Our results showed that the expression level of VHL mRNA and protein in RCC tissues was significantly lower compared with normal renal tissues, while the expression levels of HIF-1α and RSUME mRNA and protein in RCC tissues were significantly higher compared with normal renal tissues. In addition, the expression of VHL was negatively correlated with HIF-1α and RSUME, respectively. However, a positive correlation between RSUME and HIF-1α protein expression was observed. Our results demonstrated that inactivation of the VHL gene and accumulation of HIF-1α are the key molecular bases of renal cell carcinoma formation, and that the upregulated expression of RSUME may contribute to the formation and development of RCC via mediation of the activity of VHL/HIF signalling pathway.

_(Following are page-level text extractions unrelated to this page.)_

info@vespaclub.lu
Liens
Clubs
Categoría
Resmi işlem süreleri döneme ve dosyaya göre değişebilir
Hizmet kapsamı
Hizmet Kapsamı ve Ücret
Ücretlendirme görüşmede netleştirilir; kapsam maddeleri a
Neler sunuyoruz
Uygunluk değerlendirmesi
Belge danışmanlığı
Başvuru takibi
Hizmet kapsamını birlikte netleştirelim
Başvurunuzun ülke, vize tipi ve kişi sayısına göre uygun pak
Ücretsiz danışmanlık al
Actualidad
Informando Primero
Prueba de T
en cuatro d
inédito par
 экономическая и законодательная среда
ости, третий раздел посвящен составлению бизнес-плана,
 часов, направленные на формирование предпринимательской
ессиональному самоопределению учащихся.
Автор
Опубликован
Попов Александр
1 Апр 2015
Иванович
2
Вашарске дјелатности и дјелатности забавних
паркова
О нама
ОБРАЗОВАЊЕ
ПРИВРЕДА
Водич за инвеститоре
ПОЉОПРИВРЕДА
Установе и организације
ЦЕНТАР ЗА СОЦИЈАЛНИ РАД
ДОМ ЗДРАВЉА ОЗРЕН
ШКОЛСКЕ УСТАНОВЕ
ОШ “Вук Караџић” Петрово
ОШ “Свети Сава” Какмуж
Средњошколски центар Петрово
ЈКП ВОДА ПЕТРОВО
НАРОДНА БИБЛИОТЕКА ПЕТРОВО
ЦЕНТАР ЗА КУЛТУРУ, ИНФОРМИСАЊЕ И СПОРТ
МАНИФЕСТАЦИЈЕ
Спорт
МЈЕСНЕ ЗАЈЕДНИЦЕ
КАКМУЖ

However, some limitations exist in our study. On the one hand, the sample size was very small, but to the best of our knowledge the present study is the first to demonstrate that RSUME is significantly upregulated in renal cell carcinoma tissues of patients. On the other hand, due to the lack of cell and animal experiments, our results only verify the indirect relationship between RSUME and VHL/HIF-1α in renal cell carcinoma. Thus, further large-sample experiments in vivo and in vitro should be conducted to validate our observations, elucidate the molecular mechanism between RSUME, VHL, and HIF-1α, and predict the prognostic value of RSUME. In addition, the clinical significance of RSUME expression and the regulatory mechanism of RSUME in renal cell carcinoma also require further elucidation.
In conclusion, the relationship between VHL, HIF-1 α, and RSUME genes has been preliminarily determined in renal cancer tissues. Since mutation or inactivation of the VHL gene is an important molecular basis of renal cancer and its mechanism is related to up-regulation of HIF-1α, it is important to understand the mechanisms that promote this. We speculated that RSUME may stabilise and up-regulate the expression of HIF-1α in renal cell carcinoma by sumoylation, which plays an important role in tumorigenesis. Further studies of the RSUME gene are expected to provide new therapeutic ideas and targets for the treatment of renal cancer.